AchtNacht

von Sebastian Fitzek
Rezension von Stefan Cernohuby | 11. Mai 2017

AchtNacht

Von anderen gejagt zu werden, ist sicherlich eine Vorstellung, die kaum jemandem behagt. Von allen anderen gejagt zu werden, ist sogar ein Fall für einen Albtraum. Wenn dies das Hauptthema eines Romans ist, der darüber hinaus noch einige Elemente mit einbindet, findet man sich mit Sicherheit in einem Thriller wieder. In unserem Fall handelt es sich um den Roman „AchtNacht“ von Sebastian Fitzek.

Benjamin „Ben“ Rühmann hat genauso wenig einen guten Tag, wie er ein tolles Leben hat. Seit heute ist er seinen Job wieder los und seine Tochter liegt nach einem mutmaßlichen Selbstmordversuch im Koma. Gerade als seine zukünftige Ex-Frau und er daran zu zweifeln beginnen, dass die ziemlich lebensfrohe Jule sich wirklich selbst töten wollte, trifft Ben der nächste Hammerschlag des Schicksals. Denn irgendein Verrückter verbreitet schon länger im Internet die Behauptung, dass es einen Tag im Jahr gibt, an dem zwei Namen von Vogelfreien Leuten genannt werden, die dann von jedermann getötet werden können. Demjenigen, der den Beweis der Tötung erbringen kann, winken 10 Millionen Euro. Angeblich solle jene AchtNacht sogar von der Regierung und der Polizei geduldet werden. Natürlich ist das Unsinn, und doch gibt es genügend Leichtgläubige und Gewaltbereite, die auf einen derartigen Aufruf warten. Und als Bens Name als einer von beiden ausgespuckt wird, jagt ihn plötzlich jedermann. Dabei trifft er auf die an einer Esstörung leidende Arezu, deren Name ebenfalls von AchtNacht.online ausgespuckt wurde. Doch es gibt nicht nur Jäger, vor denen sie sich in Acht nehmen müssen, sondern auch Trittbrettfahrer – Betreiber von Onlineportalen, die Gewalttaten filmen und die Videos davon verbreiten. Können Ben und seine Bekannte die AchtNacht überleben?

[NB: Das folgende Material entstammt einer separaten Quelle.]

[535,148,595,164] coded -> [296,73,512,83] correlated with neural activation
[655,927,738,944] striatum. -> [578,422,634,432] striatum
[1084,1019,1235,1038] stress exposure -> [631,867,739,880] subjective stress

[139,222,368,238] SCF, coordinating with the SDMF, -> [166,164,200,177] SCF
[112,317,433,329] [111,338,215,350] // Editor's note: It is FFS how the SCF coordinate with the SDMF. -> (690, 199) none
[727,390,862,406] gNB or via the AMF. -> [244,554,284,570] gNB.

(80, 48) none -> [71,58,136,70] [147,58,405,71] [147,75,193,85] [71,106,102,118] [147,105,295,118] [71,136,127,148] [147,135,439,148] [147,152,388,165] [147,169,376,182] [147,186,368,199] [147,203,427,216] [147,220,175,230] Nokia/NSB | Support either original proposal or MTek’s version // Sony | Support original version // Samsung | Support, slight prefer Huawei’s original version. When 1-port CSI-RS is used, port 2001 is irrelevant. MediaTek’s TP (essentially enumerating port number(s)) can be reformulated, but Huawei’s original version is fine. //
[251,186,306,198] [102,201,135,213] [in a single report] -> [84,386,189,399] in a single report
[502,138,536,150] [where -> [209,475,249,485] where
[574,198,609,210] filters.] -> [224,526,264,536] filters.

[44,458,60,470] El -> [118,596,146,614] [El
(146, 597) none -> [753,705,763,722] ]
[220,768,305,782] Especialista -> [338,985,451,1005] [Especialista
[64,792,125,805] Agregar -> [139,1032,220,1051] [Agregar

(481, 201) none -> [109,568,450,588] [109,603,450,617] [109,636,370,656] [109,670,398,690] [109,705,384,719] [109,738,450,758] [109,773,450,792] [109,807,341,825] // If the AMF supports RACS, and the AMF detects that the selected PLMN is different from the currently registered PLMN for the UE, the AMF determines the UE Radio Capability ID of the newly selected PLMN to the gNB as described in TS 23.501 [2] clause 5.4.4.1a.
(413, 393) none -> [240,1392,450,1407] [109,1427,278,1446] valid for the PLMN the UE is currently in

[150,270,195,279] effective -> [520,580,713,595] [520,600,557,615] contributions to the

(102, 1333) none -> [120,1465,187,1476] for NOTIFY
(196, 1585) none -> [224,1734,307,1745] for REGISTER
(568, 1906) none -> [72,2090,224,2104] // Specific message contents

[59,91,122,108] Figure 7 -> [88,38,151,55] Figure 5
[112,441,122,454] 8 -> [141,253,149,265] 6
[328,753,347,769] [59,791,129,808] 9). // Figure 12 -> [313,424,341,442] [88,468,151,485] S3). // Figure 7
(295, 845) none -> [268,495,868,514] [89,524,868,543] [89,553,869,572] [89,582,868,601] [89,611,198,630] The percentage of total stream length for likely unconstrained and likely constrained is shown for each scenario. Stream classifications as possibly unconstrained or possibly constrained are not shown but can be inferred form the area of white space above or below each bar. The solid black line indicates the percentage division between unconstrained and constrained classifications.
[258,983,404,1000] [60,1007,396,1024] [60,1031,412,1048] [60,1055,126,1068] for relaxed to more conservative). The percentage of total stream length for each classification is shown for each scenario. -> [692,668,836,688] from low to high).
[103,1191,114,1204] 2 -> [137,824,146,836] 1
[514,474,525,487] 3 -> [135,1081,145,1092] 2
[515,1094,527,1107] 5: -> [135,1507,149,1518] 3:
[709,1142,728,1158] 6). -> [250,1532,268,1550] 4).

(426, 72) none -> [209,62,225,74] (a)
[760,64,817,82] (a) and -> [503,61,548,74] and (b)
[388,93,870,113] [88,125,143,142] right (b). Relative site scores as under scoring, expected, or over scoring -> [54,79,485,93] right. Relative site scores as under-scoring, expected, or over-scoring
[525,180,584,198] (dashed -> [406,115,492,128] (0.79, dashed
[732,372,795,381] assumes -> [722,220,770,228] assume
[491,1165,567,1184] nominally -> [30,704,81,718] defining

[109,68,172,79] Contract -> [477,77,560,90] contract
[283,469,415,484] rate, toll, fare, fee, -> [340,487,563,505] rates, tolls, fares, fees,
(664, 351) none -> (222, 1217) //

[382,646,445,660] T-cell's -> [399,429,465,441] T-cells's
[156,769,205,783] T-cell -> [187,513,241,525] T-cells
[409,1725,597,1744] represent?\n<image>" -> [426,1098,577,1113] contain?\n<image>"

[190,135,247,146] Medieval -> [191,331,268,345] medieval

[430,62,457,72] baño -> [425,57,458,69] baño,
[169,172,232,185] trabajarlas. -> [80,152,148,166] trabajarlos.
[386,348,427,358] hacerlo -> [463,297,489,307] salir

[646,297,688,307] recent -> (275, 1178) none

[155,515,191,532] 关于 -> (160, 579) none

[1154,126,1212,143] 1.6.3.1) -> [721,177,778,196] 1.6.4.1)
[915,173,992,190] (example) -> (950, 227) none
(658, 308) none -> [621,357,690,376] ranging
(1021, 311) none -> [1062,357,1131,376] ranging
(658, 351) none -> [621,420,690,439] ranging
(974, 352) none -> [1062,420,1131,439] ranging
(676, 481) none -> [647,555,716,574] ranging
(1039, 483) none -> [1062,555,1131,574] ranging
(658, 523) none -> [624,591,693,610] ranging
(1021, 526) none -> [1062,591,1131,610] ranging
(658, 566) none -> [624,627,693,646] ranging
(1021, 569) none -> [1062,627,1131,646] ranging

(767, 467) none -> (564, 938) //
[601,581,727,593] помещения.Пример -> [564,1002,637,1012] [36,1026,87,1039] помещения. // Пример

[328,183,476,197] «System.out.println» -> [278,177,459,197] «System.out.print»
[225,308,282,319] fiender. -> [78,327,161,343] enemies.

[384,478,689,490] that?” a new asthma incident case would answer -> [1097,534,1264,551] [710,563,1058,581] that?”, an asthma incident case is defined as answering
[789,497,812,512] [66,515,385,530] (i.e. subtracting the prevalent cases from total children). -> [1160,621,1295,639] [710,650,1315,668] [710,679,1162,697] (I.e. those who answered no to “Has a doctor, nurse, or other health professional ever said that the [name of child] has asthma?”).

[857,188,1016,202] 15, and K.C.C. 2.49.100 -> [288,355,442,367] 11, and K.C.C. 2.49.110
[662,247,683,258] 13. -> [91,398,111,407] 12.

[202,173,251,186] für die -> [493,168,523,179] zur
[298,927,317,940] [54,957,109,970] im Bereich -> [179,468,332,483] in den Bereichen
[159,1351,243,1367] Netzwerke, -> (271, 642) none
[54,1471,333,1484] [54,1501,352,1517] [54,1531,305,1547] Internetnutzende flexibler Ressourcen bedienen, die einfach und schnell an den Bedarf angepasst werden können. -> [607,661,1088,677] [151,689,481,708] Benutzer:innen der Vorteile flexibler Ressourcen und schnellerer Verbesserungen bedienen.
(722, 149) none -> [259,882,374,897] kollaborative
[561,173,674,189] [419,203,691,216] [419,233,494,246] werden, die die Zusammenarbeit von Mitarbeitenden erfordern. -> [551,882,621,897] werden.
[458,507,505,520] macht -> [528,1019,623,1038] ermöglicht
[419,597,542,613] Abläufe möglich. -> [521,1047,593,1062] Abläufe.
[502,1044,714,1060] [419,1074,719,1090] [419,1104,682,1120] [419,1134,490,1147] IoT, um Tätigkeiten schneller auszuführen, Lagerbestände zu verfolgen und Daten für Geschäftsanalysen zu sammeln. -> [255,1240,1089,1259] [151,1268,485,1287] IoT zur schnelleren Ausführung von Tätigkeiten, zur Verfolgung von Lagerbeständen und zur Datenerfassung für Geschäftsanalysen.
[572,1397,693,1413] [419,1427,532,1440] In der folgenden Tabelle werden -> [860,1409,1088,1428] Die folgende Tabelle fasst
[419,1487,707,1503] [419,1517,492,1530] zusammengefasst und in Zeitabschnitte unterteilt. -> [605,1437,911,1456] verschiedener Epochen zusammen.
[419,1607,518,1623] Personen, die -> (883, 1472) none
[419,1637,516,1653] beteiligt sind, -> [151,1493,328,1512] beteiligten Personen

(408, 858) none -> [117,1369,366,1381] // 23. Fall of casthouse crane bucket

Liest man ein Werk von Sebastian Fitzek, handelt es sich in den seltensten Fällen um einen konventionellen Roman. Denn er bindet immer aktuelle Medien und Themen ein. „Social Disgrace“ ist eines dieser Themen, der blinde Glaube an Meldungen im Internet eine andere. Dass er dabei durchaus Plots aufgreift, die man schon aus Film und Fernsehen kennt, ist nur eine Seite der Medaille. Wie Fitzek selbst schreibt, wurde er durch die Filmreihe „Purge“ inspiriert, bei welcher für einen gewissen Zeitraum Mord und Verbrechen gegen andere legal sind. Doch auch Stephen King hat einen sehr ähnlichen Roman verfasst, nämlich „Menschenjagd“ („The Running Man“), auch wenn dieser meist mit einem Schwarzenegger-Film assoziiert wird, der mit dem Grundthema kaum mehr etwas zu tun hat. Dennoch muss auch in diesem Roman eine Person zur Strecke gebracht werden, ist Freiwild und jeder, der zu seiner Ermordung beiträgt, kann mit Belohnungen in Form von Geld rechnen.
In diese Grundplots bindet Fitzek eine mehr oder weniger realistische Möglichkeit ein, wie eine solche Website tatsächlich Realität werden könnte – und schont den Leser dabei nicht. Er vollführt ein Verwirrspiel mit den Charakteren, behält den wahren Schuldigen die längste Zeit in der Hinterhand. Und er stellt die Frage, ob Trittbrettfahrer und „dumme“ Mitwirkende nicht mitunter schlimmere Taten begehen, als die eigentlichen Schurken, die derartige Fake-Informationen verbreiten. Trotz aller Spannung und der – typisch für Fitzek – tatsächlichen Umsetzung der AchtNacht-Website schafft es der Roman nicht, vollständig zu überzeugen. Vielleicht liegt das an den bereits bekannten Inhalten.

„AchtNacht“ von Sebastian Fitzek greift nicht nur aktuelle Themen auf, er bedient sich auch an Konzepten für Filme und Romane, die bereits bekannt sind. Vermutlich ist das der Grund, warum das sicherlich spannende und fesselnde Werk nicht völlig überzeugen kann. Daher ist das Buch zwar ein Pflichtkauf für alle Fitzek-Fans, jedoch nicht für alle Thrillerliebhaber zu empfehlen.